The buffalo is also at the centre of services and disservices to different actors, providing uses but also generating conflicts in African landscapes. An invaluable source of protein for subsistence livelihoods, its access is now mostly forbidden by law to most African users, particularly in southern African countries. However, within the wildlife economy, the buffalo is a key asset that can generate important profits for the beneficiaries of hunting and photographic safaris who are too rarely its former African users (Chapter 16).
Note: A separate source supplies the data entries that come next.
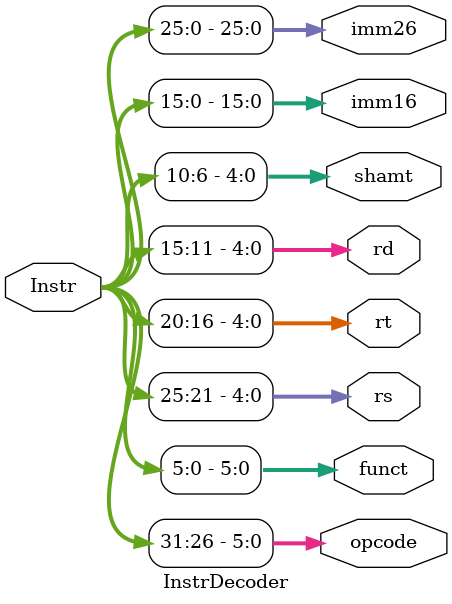
<source format=v>
`timescale 1ns / 1ps
module InstrDecoder(
	input [31:0] Instr, 
	output [5:0] opcode, funct,
	output [4:0] rs, rt, rd, shamt, 
	output [15:0] imm16, 
	output [25:0] imm26
    );

	assign opcode = Instr[31:26];
	assign funct = Instr[5:0];
	assign rs = Instr[25:21];
	assign rt = Instr[20:16];
	assign rd = Instr[15:11];
	assign shamt = Instr[10:6];
	assign imm16 = Instr[15:0];
	assign imm26 = Instr[25:0];

endmodule

</source>
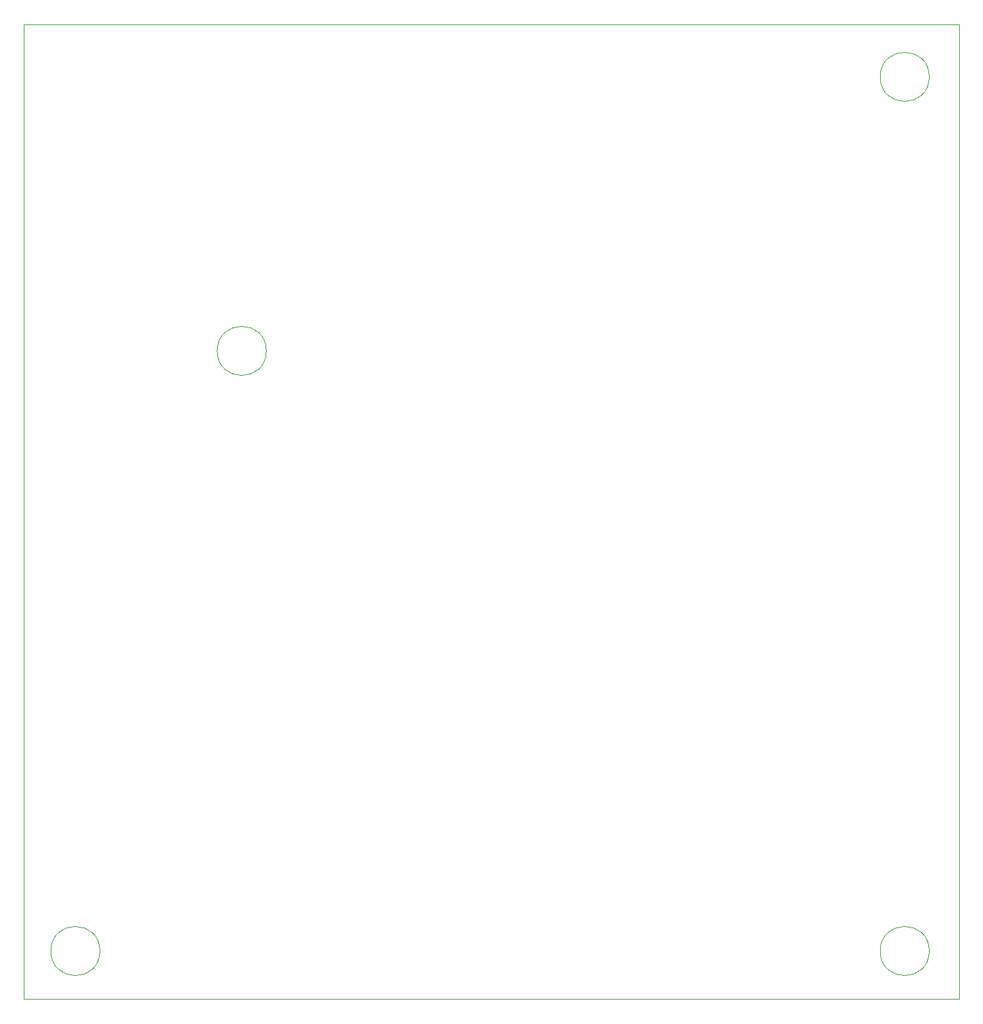
<source format=gbr>
%TF.GenerationSoftware,KiCad,Pcbnew,(6.0.8)*%
%TF.CreationDate,2023-04-21T01:28:30+02:00*%
%TF.ProjectId,load_pcb,6c6f6164-5f70-4636-922e-6b696361645f,rev?*%
%TF.SameCoordinates,Original*%
%TF.FileFunction,Profile,NP*%
%FSLAX46Y46*%
G04 Gerber Fmt 4.6, Leading zero omitted, Abs format (unit mm)*
G04 Created by KiCad (PCBNEW (6.0.8)) date 2023-04-21 01:28:30*
%MOMM*%
%LPD*%
G01*
G04 APERTURE LIST*
%TA.AperFunction,Profile*%
%ADD10C,0.100000*%
%TD*%
G04 APERTURE END LIST*
D10*
X219894892Y-32258000D02*
G75*
G03*
X219894892Y-32258000I-3232892J0D01*
G01*
X219894892Y-147320000D02*
G75*
G03*
X219894892Y-147320000I-3232892J0D01*
G01*
X100646000Y-25400000D02*
X223836000Y-25400000D01*
X223836000Y-25400000D02*
X223836000Y-153670000D01*
X223836000Y-153670000D02*
X100646000Y-153670000D01*
X100646000Y-153670000D02*
X100646000Y-25400000D01*
X110674892Y-147320000D02*
G75*
G03*
X110674892Y-147320000I-3232892J0D01*
G01*
X132588000Y-68326000D02*
G75*
G03*
X132588000Y-68326000I-3232892J0D01*
G01*
M02*

</source>
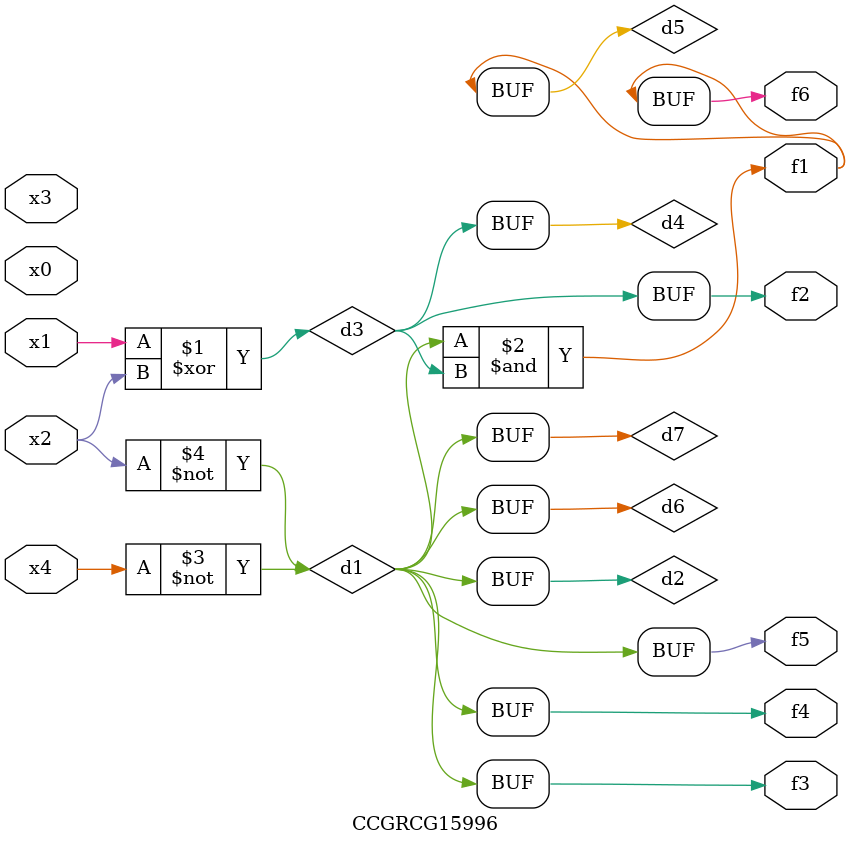
<source format=v>
module CCGRCG15996(
	input x0, x1, x2, x3, x4,
	output f1, f2, f3, f4, f5, f6
);

	wire d1, d2, d3, d4, d5, d6, d7;

	not (d1, x4);
	not (d2, x2);
	xor (d3, x1, x2);
	buf (d4, d3);
	and (d5, d1, d3);
	buf (d6, d1, d2);
	buf (d7, d2);
	assign f1 = d5;
	assign f2 = d4;
	assign f3 = d7;
	assign f4 = d7;
	assign f5 = d7;
	assign f6 = d5;
endmodule

</source>
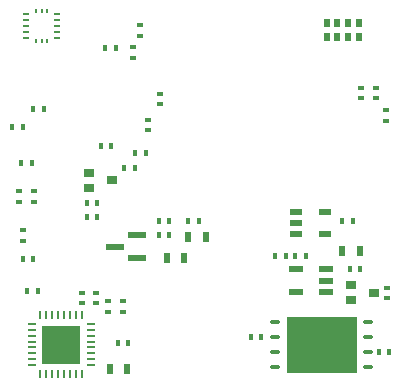
<source format=gbp>
%FSLAX24Y24*%
%MOIN*%
G70*
G01*
G75*
G04 Layer_Color=128*
%ADD10C,0.0177*%
%ADD11C,0.0100*%
%ADD12O,0.0295X0.0079*%
%ADD13R,0.0157X0.0236*%
%ADD14R,0.0217X0.0098*%
%ADD15O,0.0315X0.0079*%
%ADD16R,0.0236X0.0157*%
%ADD17R,0.0354X0.0197*%
%ADD18R,0.0157X0.0335*%
%ADD19O,0.0177X0.0532*%
%ADD20R,0.0118X0.0209*%
%ADD21R,0.0118X0.0193*%
%ADD22O,0.0098X0.0276*%
%ADD23O,0.0276X0.0098*%
%ADD24R,0.0335X0.0157*%
%ADD25R,0.0157X0.0532*%
%ADD26R,0.0748X0.0630*%
%ADD27R,0.0630X0.0551*%
%ADD28O,0.0079X0.0315*%
%ADD29R,0.2598X0.2598*%
%ADD30R,0.0138X0.0394*%
%ADD31R,0.0343X0.0343*%
%ADD32R,0.1417X0.1417*%
%ADD33O,0.0079X0.0295*%
%ADD34R,0.0335X0.0374*%
%ADD35R,0.0551X0.0453*%
%ADD36R,0.0197X0.0354*%
%ADD37R,0.0591X0.1339*%
%ADD38R,0.0394X0.1378*%
%ADD39R,0.0138X0.0157*%
%ADD40R,0.0177X0.0177*%
%ADD41C,0.0200*%
%ADD42C,0.0080*%
%ADD43C,0.1260*%
%ADD44C,0.0630*%
%ADD45C,0.0260*%
%ADD46C,0.0290*%
%ADD47C,0.0240*%
%ADD48C,0.0300*%
%ADD49C,0.0340*%
%ADD50R,0.0098X0.0138*%
%ADD51R,0.0187X0.0098*%
%ADD52R,0.0591X0.0236*%
%ADD53O,0.0098X0.0315*%
%ADD54O,0.0315X0.0098*%
%ADD55R,0.1299X0.1299*%
%ADD56R,0.0197X0.0315*%
%ADD57R,0.0394X0.0217*%
%ADD58R,0.0512X0.0217*%
%ADD59R,0.0354X0.0276*%
%ADD60R,0.2362X0.1890*%
%ADD61O,0.0315X0.0157*%
%ADD62C,0.0098*%
%ADD63C,0.0039*%
%ADD64C,0.0079*%
%ADD65C,0.0047*%
%ADD66C,0.0050*%
%ADD67C,0.0040*%
%ADD68R,0.0148X0.0177*%
%ADD69O,0.0355X0.0139*%
%ADD70R,0.0217X0.0296*%
%ADD71R,0.0277X0.0158*%
%ADD72O,0.0375X0.0139*%
%ADD73R,0.0296X0.0217*%
%ADD74R,0.0414X0.0257*%
%ADD75R,0.0217X0.0395*%
%ADD76O,0.0237X0.0592*%
%ADD77R,0.0178X0.0269*%
%ADD78R,0.0178X0.0253*%
%ADD79O,0.0158X0.0336*%
%ADD80O,0.0336X0.0158*%
%ADD81R,0.0395X0.0217*%
%ADD82R,0.0236X0.0610*%
%ADD83R,0.0827X0.0709*%
%ADD84R,0.0709X0.0630*%
%ADD85O,0.0139X0.0375*%
%ADD86R,0.2658X0.2658*%
%ADD87R,0.0198X0.0454*%
%ADD88R,0.0606X0.0606*%
%ADD89R,0.1477X0.1477*%
%ADD90O,0.0139X0.0355*%
%ADD91R,0.0395X0.0434*%
%ADD92R,0.0611X0.0513*%
%ADD93R,0.0257X0.0414*%
%ADD94R,0.0651X0.1399*%
%ADD95R,0.0454X0.1438*%
%ADD96R,0.0198X0.0217*%
%ADD97R,0.0237X0.0237*%
%ADD98C,0.1320*%
%ADD99C,0.0690*%
%ADD100R,0.0158X0.0198*%
%ADD101R,0.0247X0.0158*%
%ADD102R,0.0651X0.0296*%
%ADD103O,0.0158X0.0375*%
%ADD104O,0.0375X0.0158*%
%ADD105R,0.1359X0.1359*%
%ADD106R,0.0257X0.0375*%
%ADD107R,0.0454X0.0277*%
%ADD108R,0.0572X0.0277*%
%ADD109R,0.0414X0.0336*%
%ADD110R,0.2422X0.1950*%
%ADD111O,0.0375X0.0217*%
D13*
X-3167Y4840D02*
D03*
X-2813D02*
D03*
X-2963Y1590D02*
D03*
X-3317D02*
D03*
X-5967Y1010D02*
D03*
X-5613D02*
D03*
X-53Y-910D02*
D03*
X-407D02*
D03*
X-3787Y-790D02*
D03*
X-3433D02*
D03*
X-1033Y-1390D02*
D03*
X-1387D02*
D03*
X-1033Y-910D02*
D03*
X-1387D02*
D03*
X-5423Y-3270D02*
D03*
X-5777D02*
D03*
X-5563Y-2180D02*
D03*
X-5917D02*
D03*
X-2757Y-4980D02*
D03*
X-2403D02*
D03*
X-5923Y2200D02*
D03*
X-6277D02*
D03*
X3527Y-2080D02*
D03*
X3173D02*
D03*
X5087Y-920D02*
D03*
X4733D02*
D03*
X2847Y-2080D02*
D03*
X2493D02*
D03*
X5337Y-2530D02*
D03*
X4983D02*
D03*
X-2173Y860D02*
D03*
X-2527D02*
D03*
X-3433Y-330D02*
D03*
X-3787D02*
D03*
X-1813Y1340D02*
D03*
X-2167D02*
D03*
X-5223Y2820D02*
D03*
X-5577D02*
D03*
X5943Y-5290D02*
D03*
X6297D02*
D03*
X2037Y-4790D02*
D03*
X1683D02*
D03*
D16*
X6210Y-3497D02*
D03*
Y-3143D02*
D03*
X-2000Y5607D02*
D03*
Y5253D02*
D03*
X-2240Y4513D02*
D03*
Y4867D02*
D03*
X-1350Y2963D02*
D03*
Y3317D02*
D03*
X-1730Y2103D02*
D03*
Y2457D02*
D03*
X-5540Y67D02*
D03*
Y-287D02*
D03*
X-6040Y67D02*
D03*
Y-287D02*
D03*
X-3480Y-3313D02*
D03*
Y-3667D02*
D03*
X-3940Y-3313D02*
D03*
Y-3667D02*
D03*
X-3060Y-3603D02*
D03*
Y-3957D02*
D03*
X-2570Y-3603D02*
D03*
Y-3957D02*
D03*
X6200Y2423D02*
D03*
Y2777D02*
D03*
X5360Y3163D02*
D03*
Y3517D02*
D03*
X5860Y3163D02*
D03*
Y3517D02*
D03*
X-5920Y-1233D02*
D03*
Y-1587D02*
D03*
D36*
X-405Y-1450D02*
D03*
X185D02*
D03*
X-1115Y-2154D02*
D03*
X-525D02*
D03*
X-3015Y-5840D02*
D03*
X-2425D02*
D03*
X4725Y-1920D02*
D03*
X5315D02*
D03*
D50*
X-5093Y6072D02*
D03*
X-5290D02*
D03*
X-5487D02*
D03*
Y5068D02*
D03*
X-5290D02*
D03*
X-5093D02*
D03*
D51*
X-5807Y5964D02*
D03*
Y5767D02*
D03*
Y5570D02*
D03*
Y5373D02*
D03*
Y5176D02*
D03*
X-4773D02*
D03*
Y5373D02*
D03*
Y5570D02*
D03*
Y5767D02*
D03*
Y5964D02*
D03*
D52*
X-2096Y-1406D02*
D03*
Y-2154D02*
D03*
X-2844Y-1780D02*
D03*
D53*
X-5329Y-4056D02*
D03*
X-5132D02*
D03*
X-4935D02*
D03*
X-4738D02*
D03*
X-4542D02*
D03*
X-4345D02*
D03*
X-4148D02*
D03*
X-3951D02*
D03*
Y-6024D02*
D03*
X-4148D02*
D03*
X-4345D02*
D03*
X-4542D02*
D03*
X-4738D02*
D03*
X-4935D02*
D03*
X-5132D02*
D03*
X-5329D02*
D03*
D54*
X-3656Y-4351D02*
D03*
Y-4548D02*
D03*
Y-4745D02*
D03*
Y-4942D02*
D03*
Y-5138D02*
D03*
Y-5335D02*
D03*
Y-5532D02*
D03*
Y-5729D02*
D03*
X-5624D02*
D03*
Y-5532D02*
D03*
Y-5335D02*
D03*
Y-5138D02*
D03*
Y-4942D02*
D03*
Y-4745D02*
D03*
Y-4548D02*
D03*
Y-4351D02*
D03*
D55*
X-4640Y-5040D02*
D03*
D56*
X4218Y5204D02*
D03*
X4573D02*
D03*
X4927D02*
D03*
X5282D02*
D03*
Y5676D02*
D03*
X4927D02*
D03*
X4573D02*
D03*
X4218D02*
D03*
D57*
X4162Y-1364D02*
D03*
Y-616D02*
D03*
X3178D02*
D03*
Y-990D02*
D03*
Y-1364D02*
D03*
D58*
X3198Y-2536D02*
D03*
Y-3284D02*
D03*
X4182D02*
D03*
Y-2910D02*
D03*
Y-2536D02*
D03*
D59*
X-3704Y174D02*
D03*
Y686D02*
D03*
X-2956Y430D02*
D03*
X5036Y-3566D02*
D03*
Y-3054D02*
D03*
X5784Y-3310D02*
D03*
D60*
X4050Y-5040D02*
D03*
D61*
X5605Y-5790D02*
D03*
Y-5290D02*
D03*
Y-4790D02*
D03*
Y-4290D02*
D03*
X2495D02*
D03*
Y-4790D02*
D03*
Y-5290D02*
D03*
Y-5790D02*
D03*
M02*

</source>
For animal health services, mostly the products of livestock production systems imported in colonial times, the buffalo represents in some instances a public enemy like the tsetse fly, influencing meat trade policies, land uses and boundaries in many parts of the continent, and once again not for the benefit of local residents (Chapters 9, 10 and 12). The buffalo is also a central species in HWC, creating fear and negative feelings.
The African buffalo is therefore an emblem of the coexistence between humans and nature in Africa. It is feared and respected, hated and loved, hunted, eaten and protected. The ‘bush cow’ that never accepted to be domesticated, the wild cattle ‘made in Africa’ still resists human domination and fascinates many.